Possible - yes. Convenient - no. Tree-like information should live in tree and we already have one - filesystem tree.

Again, this is wrong for a plugin-backend-based system. A SOHO config would use e.g. SQLite which needs neither config of its own, nor a daemon running.

Can I use vi over ssh to edit my config then ? No ? Then it's not contender.

Having said this, I don't insist on RDBMS. It could be e.g. an XML DB. The problem though, there is neither reilable implementation nor widely accepted XML query language...

And even if there is you are still with the same problem: you do not have access control.

My point is that fs-based config is a dead end.

I'm struggling to see your point. And can not. With fs tree we are having right from the start two important features:
1. Ability to edit config files with text editor.
2. Ability to fine-tune access rights to every part of system.

You can add remote management, replication, versioning, transactions/rollbacks if you wish - you only need good enough filesystem.

If your argument is translated to simple terms it's this: our silesystems are broken and lack a lot of needed features - but we should not fix them. Instead we should build some compilcated system over raw chunk of disk (== file used by RDBS or XML DB). My question is: why ? Why not fix filesystems instead ? Transactions and replications are nice to have for other things. Simple system upgrade is painfull without them! You can not replace Apache with new version before all mosules are upgraded but if you'll upgrade modules first then old apache can not be used anymore. True - window of oppurtunity is not so big, but it still exist. I fail to see why configuration of my system deserve more reliability then my system itself!

Elektrified X.org released

Posted Dec 1, 2004 8:53 UTC (Wed) by Wol (guest, #4433) [Link]

"Tree-like information should live in a tree". I couldn't agree more!

And I'm going to get shafted for this by the relational crew, but relational theory is CRUD! Look at C&D's first rule - "data is stored as rows and columns". What real-world data comes as rows and columns?

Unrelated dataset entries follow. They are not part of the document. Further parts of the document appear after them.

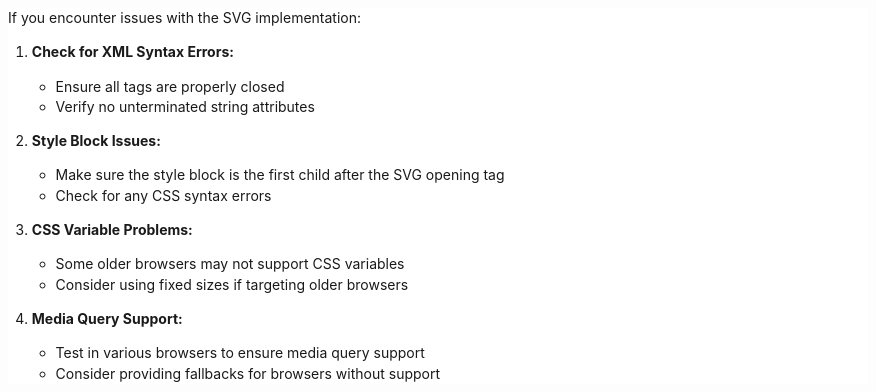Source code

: If you encounter issues with the SVG implementation:

1. **Check for XML Syntax Errors:**
   - Ensure all tags are properly closed
   - Verify no unterminated string attributes

2. **Style Block Issues:**
   - Make sure the style block is the first child after the SVG opening tag
   - Check for any CSS syntax errors

3. **CSS Variable Problems:**
   - Some older browsers may not support CSS variables
   - Consider using fixed sizes if targeting older browsers

4. **Media Query Support:**
   - Test in various browsers to ensure media query support
   - Consider providing fallbacks for browsers without support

NONE of it as far as I can see. Pretty much all of C&D's rules have as much mathematical basis in fact as Euclid's rule that "parallel lines never meet".

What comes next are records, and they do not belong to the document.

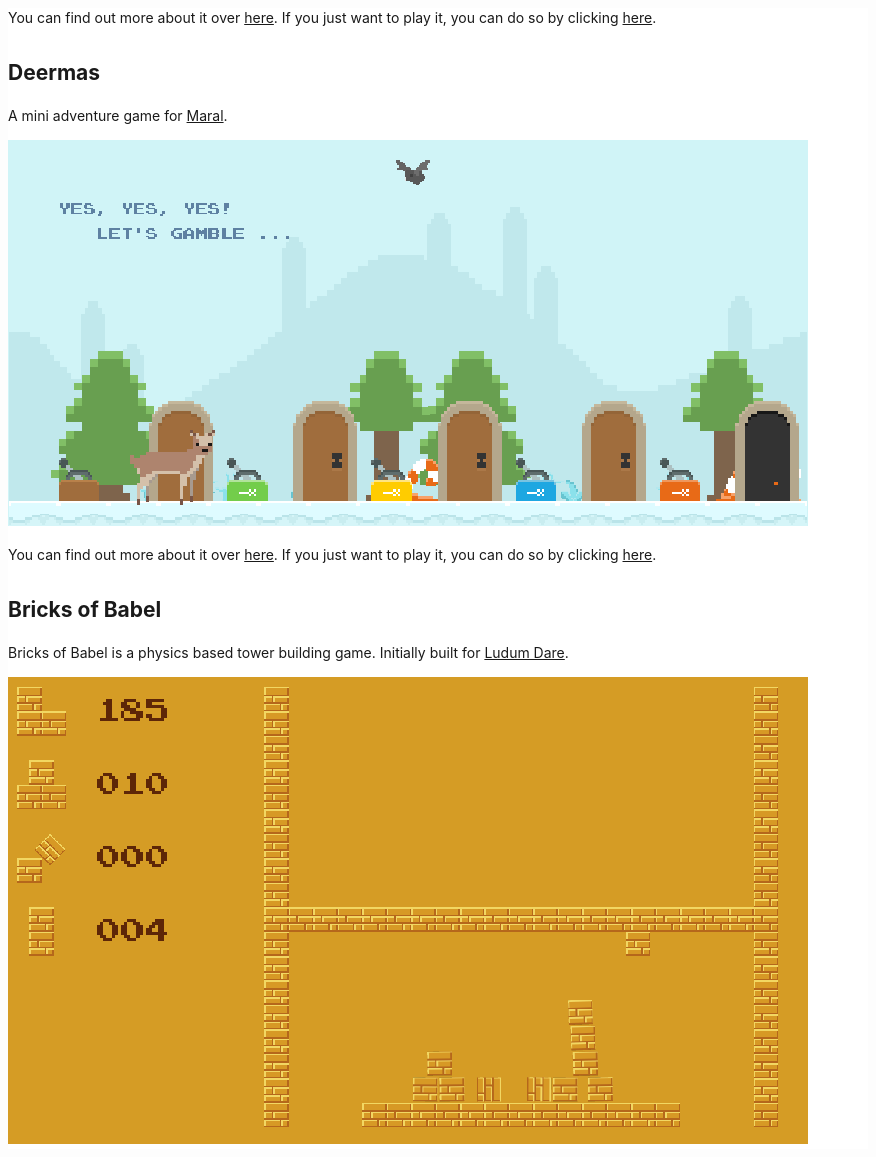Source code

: You can find out more about it over [here](https://github.com/icebreaker/menhir). If you just want to play it, you can do so by clicking [here](/menhir).

Deermas
-------
A mini adventure game for [Maral](https://twitter.com/_maral).

![](/media/games/deermas.png)

You can find out more about it over [here](https://github.com/icebreaker/deermas). If you just want to play it, you can do so by clicking [here](/deermas).

Bricks of Babel
---------------
Bricks of Babel is a physics based tower building game. Initially built for [Ludum Dare](https://ludumdare.com).

![](/media/games/bob.png)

And that rule of Euclid, by being wrong, held back geometry for 2000 years. Real world data does NOT come in neat two-dimensionsal packages. Therefore real world data does NOT belong in relational databases.

That's not to say relational theory doesn't have its uses - it is very useful. But by trying to force everything into its own (faulty) mould, it does the rest of the world a major dis-service.

Cheers,
Wol

Elektrified X.org released

Posted Dec 1, 2004 11:33 UTC (Wed) by evgeny (guest, #774) [Link]

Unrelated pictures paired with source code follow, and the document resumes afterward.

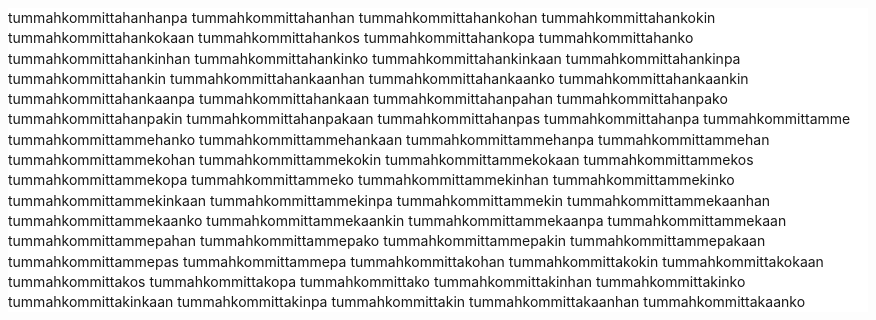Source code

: tummahkommittahanhanpa
tummahkommittahanhan
tummahkommittahankohan
tummahkommittahankokin
tummahkommittahankokaan
tummahkommittahankos
tummahkommittahankopa
tummahkommittahanko
tummahkommittahankinhan
tummahkommittahankinko
tummahkommittahankinkaan
tummahkommittahankinpa
tummahkommittahankin
tummahkommittahankaanhan
tummahkommittahankaanko
tummahkommittahankaankin
tummahkommittahankaanpa
tummahkommittahankaan
tummahkommittahanpahan
tummahkommittahanpako
tummahkommittahanpakin
tummahkommittahanpakaan
tummahkommittahanpas
tummahkommittahanpa
tummahkommittamme
tummahkommittammehanko
tummahkommittammehankaan
tummahkommittammehanpa
tummahkommittammehan
tummahkommittammekohan
tummahkommittammekokin
tummahkommittammekokaan
tummahkommittammekos
tummahkommittammekopa
tummahkommittammeko
tummahkommittammekinhan
tummahkommittammekinko
tummahkommittammekinkaan
tummahkommittammekinpa
tummahkommittammekin
tummahkommittammekaanhan
tummahkommittammekaanko
tummahkommittammekaankin
tummahkommittammekaanpa
tummahkommittammekaan
tummahkommittammepahan
tummahkommittammepako
tummahkommittammepakin
tummahkommittammepakaan
tummahkommittammepas
tummahkommittammepa
tummahkommittakohan
tummahkommittakokin
tummahkommittakokaan
tummahkommittakos
tummahkommittakopa
tummahkommittako
tummahkommittakinhan
tummahkommittakinko
tummahkommittakinkaan
tummahkommittakinpa
tummahkommittakin
tummahkommittakaanhan
tummahkommittakaanko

> And that rule of Euclid, by being wrong, held back geometry for 2000 years.

Poor Newton. He could discover the general relativity, if not that stupid greek. Was it an attempt at troll?

> Real world data does NOT come in neat two-dimensionsal packages. Therefore real world data does NOT belong in relational databases.

Do some text-book reading before posting, please.

Elektrified X.org released

Posted Dec 1, 2004 11:18 UTC (Wed) by evgeny (guest, #774) [Link]

> Tree-like information should live in tree and we already have one - filesystem tree.

Configurations are NOT trees. They're graphs (the symlinks used by Electra is a poor-man solution to this). Plus, they're _dynamic_ ones.

> Can I use vi over ssh to edit my config then ? No ? Then it's not contender.

Gosh. Why not `ed' then? There is a userfs plugin that allows to navigate/edit a postgres DB like a directory, if you insist on that. I also assume that you code exclusively in assembler and use `telnet 80 lwn.net' to read my reply.

> And even if there is you are still with the same problem: you do not have access control.

RDBMS have no access control?!

> You can add remote management, replication, versioning, transactions/rollbacks if you wish - you only need good enough filesystem.

U-hu. Just a tiny obstacle.

> Why not fix filesystems instead ?

Well, go fix them. IMHO, filesystem developers have more urgent tasks than tailoring their filesystems to an ambitios configuration project. So we can wait years and years - and still have a dumb (no logical expressions etc) configuration mechanism.